■ **Task item**
Your answer must be the lines from the top of the listing below through the line that holds "A superperson has", retyped exactly, with no pictures.

Start of Block

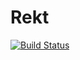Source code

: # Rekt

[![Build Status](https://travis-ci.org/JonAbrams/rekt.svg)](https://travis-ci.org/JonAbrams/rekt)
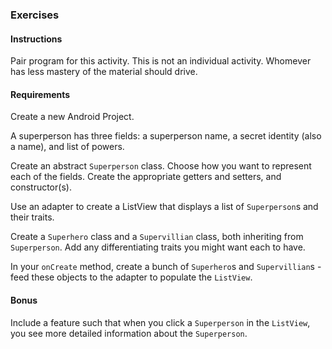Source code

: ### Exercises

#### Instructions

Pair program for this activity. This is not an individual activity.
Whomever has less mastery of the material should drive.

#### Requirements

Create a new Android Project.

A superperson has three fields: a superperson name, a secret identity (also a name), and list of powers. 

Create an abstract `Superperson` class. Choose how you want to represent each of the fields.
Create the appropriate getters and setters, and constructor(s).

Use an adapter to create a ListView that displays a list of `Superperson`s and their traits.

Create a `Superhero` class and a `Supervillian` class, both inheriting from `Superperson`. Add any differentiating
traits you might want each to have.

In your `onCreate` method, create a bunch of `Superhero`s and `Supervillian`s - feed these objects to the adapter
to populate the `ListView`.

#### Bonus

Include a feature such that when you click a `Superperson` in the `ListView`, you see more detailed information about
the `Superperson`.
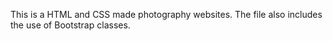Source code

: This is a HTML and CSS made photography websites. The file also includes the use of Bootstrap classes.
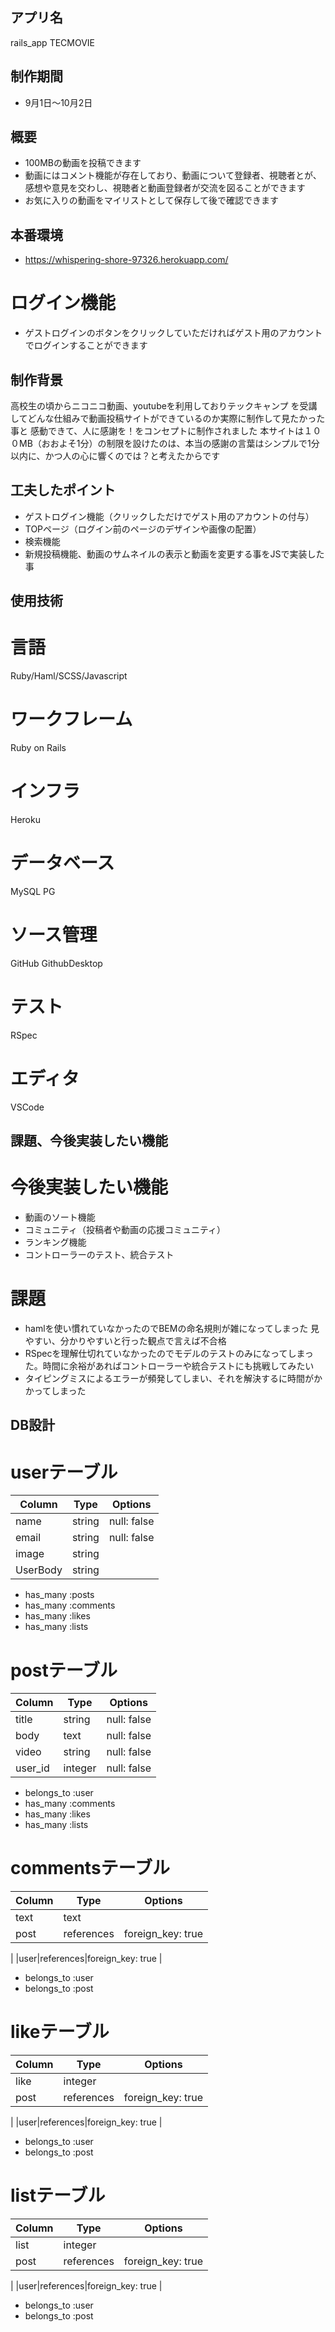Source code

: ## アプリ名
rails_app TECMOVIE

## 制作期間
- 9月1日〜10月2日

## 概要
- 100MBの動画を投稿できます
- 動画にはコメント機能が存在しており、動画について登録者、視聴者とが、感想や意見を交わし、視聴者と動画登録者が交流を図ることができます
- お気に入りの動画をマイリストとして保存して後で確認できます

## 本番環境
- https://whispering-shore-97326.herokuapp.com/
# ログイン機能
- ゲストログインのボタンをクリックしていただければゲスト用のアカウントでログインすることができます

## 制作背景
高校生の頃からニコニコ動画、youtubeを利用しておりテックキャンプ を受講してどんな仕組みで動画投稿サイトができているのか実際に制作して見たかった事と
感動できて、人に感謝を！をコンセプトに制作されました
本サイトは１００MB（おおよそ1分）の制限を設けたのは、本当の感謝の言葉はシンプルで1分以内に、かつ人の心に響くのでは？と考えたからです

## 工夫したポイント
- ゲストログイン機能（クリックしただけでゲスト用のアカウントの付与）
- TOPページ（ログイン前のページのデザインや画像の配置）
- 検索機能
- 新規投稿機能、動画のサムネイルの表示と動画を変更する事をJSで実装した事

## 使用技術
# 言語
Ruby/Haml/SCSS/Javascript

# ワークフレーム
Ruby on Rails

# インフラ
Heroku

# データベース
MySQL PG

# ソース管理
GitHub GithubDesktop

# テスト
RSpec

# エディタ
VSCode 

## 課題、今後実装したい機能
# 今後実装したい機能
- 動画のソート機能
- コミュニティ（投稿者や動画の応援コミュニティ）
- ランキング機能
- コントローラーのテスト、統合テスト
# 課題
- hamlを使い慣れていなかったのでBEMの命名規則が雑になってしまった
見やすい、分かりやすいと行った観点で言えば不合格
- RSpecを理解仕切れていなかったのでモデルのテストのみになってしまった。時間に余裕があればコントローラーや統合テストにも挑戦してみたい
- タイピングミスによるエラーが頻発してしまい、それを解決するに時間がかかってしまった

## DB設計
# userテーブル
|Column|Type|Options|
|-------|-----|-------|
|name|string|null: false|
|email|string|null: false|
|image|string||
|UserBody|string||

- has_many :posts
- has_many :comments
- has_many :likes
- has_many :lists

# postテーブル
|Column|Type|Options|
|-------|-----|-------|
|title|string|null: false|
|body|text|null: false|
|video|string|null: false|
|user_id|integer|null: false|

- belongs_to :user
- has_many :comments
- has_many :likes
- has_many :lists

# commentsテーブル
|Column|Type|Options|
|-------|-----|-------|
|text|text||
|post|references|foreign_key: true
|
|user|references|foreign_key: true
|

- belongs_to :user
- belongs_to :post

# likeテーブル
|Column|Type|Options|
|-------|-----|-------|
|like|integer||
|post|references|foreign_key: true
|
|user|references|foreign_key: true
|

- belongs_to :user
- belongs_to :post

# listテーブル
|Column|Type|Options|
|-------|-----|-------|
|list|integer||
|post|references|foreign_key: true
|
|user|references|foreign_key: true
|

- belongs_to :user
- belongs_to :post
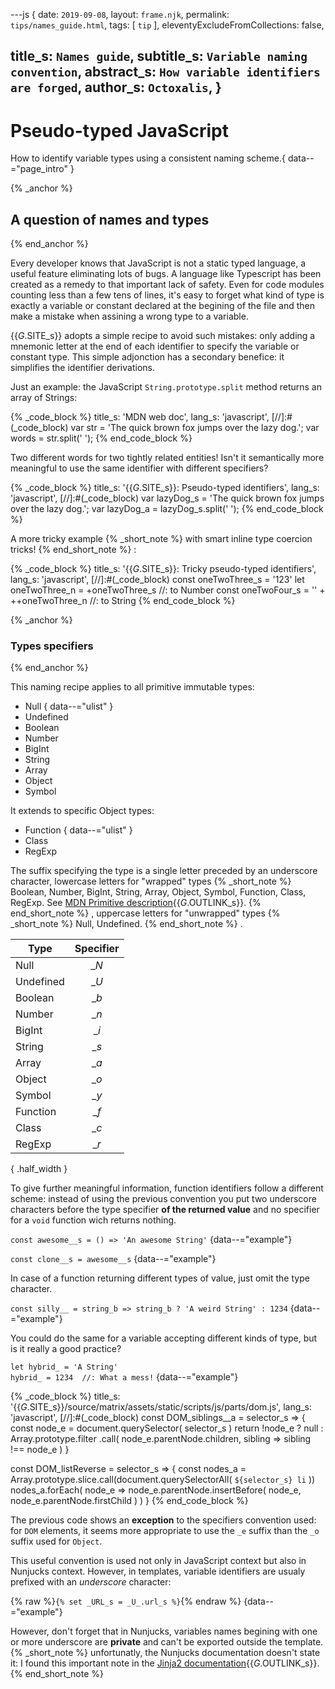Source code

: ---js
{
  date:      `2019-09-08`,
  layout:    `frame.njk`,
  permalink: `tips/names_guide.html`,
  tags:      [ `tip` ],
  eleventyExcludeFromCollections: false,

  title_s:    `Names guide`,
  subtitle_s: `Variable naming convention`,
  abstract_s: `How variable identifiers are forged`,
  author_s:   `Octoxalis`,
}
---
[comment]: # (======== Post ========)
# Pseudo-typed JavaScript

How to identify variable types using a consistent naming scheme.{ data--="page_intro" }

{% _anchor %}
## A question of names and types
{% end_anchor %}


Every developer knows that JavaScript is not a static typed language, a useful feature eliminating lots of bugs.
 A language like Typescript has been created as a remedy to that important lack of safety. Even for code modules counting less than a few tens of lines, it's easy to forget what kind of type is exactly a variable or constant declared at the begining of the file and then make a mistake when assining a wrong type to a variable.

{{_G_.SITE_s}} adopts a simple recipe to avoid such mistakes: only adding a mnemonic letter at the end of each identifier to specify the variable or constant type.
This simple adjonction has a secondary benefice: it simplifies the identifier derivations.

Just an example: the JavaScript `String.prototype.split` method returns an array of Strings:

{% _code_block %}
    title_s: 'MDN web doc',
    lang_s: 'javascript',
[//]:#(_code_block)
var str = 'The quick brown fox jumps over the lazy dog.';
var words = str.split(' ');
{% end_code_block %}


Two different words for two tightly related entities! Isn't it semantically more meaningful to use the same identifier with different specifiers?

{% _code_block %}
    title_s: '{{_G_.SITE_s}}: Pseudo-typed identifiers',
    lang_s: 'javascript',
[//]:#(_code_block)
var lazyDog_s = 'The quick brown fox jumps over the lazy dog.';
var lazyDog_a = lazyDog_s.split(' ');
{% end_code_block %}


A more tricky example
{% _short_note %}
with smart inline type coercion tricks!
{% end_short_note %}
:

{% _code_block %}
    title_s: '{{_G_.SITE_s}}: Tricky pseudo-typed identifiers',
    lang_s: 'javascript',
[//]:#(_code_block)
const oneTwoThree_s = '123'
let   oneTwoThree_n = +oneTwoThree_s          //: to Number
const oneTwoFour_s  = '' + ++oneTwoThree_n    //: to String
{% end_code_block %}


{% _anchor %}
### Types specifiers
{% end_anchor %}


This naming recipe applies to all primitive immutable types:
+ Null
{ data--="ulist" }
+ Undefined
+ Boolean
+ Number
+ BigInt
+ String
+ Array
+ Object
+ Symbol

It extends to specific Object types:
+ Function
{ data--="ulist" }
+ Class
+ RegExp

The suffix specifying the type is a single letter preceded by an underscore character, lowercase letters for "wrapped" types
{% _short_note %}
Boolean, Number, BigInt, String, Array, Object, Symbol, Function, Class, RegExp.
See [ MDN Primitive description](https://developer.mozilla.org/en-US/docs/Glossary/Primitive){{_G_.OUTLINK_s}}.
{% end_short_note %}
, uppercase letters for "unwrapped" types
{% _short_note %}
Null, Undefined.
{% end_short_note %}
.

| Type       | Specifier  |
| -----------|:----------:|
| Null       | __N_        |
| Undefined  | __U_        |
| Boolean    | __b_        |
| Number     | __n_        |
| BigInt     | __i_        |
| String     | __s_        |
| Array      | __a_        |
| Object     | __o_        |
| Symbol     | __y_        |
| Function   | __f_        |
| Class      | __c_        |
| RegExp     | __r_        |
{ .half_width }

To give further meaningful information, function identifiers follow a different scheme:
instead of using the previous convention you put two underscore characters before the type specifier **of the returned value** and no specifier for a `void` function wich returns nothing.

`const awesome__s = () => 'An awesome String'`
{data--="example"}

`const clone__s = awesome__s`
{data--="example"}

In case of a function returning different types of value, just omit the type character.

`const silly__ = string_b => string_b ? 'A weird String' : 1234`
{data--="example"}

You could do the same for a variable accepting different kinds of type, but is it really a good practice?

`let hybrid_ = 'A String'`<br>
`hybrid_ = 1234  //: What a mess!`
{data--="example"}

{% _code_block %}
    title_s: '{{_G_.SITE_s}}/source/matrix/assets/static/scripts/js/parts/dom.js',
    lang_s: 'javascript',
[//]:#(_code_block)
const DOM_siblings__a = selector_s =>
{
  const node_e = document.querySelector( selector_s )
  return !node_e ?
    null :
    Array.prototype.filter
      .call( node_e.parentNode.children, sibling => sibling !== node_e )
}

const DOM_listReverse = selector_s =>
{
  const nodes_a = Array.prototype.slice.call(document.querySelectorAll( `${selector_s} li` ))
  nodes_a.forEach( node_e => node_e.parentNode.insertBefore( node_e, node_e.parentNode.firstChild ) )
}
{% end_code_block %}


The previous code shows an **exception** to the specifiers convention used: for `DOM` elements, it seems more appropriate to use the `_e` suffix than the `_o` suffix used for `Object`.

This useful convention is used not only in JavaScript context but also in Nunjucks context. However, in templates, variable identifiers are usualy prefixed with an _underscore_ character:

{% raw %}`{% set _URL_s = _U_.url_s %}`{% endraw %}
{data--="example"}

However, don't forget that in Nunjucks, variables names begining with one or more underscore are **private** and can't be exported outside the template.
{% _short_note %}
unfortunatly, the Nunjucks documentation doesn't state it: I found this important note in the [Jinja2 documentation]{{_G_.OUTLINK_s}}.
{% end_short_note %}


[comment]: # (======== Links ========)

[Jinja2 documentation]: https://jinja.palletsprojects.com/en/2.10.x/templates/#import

End of Block

■ **Result of this exercise**
Source code

: # Rekt

[![Build Status](https://travis-ci.org/JonAbrams/rekt.svg)](https://travis-ci.org/JonAbrams/rekt)
Source code

: ### Exercises

#### Instructions

Pair program for this activity. This is not an individual activity.
Whomever has less mastery of the material should drive.

#### Requirements

Create a new Android Project.

A superperson has three fields: a superperson name, a secret identity (also a name), and list of powers. 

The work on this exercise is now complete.